[[ Provided information, beginning ]]

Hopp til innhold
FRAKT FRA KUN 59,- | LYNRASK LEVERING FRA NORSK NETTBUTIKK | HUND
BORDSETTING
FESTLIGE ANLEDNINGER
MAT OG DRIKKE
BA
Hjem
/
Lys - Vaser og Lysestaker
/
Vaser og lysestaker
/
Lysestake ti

[[ Provided information, end ]]
[[ Provided information, beginning ]]

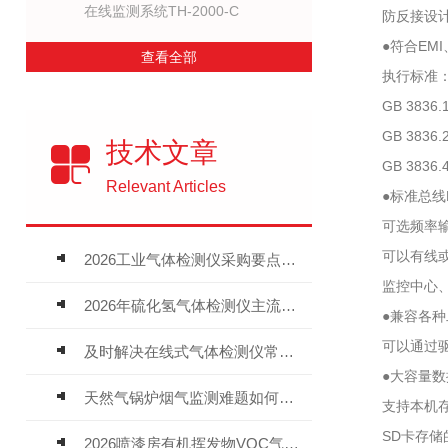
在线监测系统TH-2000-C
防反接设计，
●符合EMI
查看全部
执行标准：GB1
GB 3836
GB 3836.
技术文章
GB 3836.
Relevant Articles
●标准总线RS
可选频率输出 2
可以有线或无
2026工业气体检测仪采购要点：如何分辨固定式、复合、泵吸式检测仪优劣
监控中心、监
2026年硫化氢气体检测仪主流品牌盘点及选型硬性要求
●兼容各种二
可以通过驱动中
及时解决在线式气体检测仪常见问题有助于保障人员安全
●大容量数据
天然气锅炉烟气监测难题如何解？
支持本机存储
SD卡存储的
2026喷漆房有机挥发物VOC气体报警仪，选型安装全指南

[[ Provided information, end ]]

**Work item:** Using the records above, set down exactly the lines from the one with "2026年硫化氢气体检测仪主流品牌盘点及选型硬性要求" through the one with "2026喷漆房有机挥发物VOC气体报警仪，选型安装全指南", inclusive, and nothing more.

**Answer section:**
2026年硫化氢气体检测仪主流品牌盘点及选型硬性要求
●兼容各种二
可以通过驱动中
及时解决在线式气体检测仪常见问题有助于保障人员安全
●大容量数据
天然气锅炉烟气监测难题如何解？
支持本机存储
SD卡存储的
2026喷漆房有机挥发物VOC气体报警仪，选型安装全指南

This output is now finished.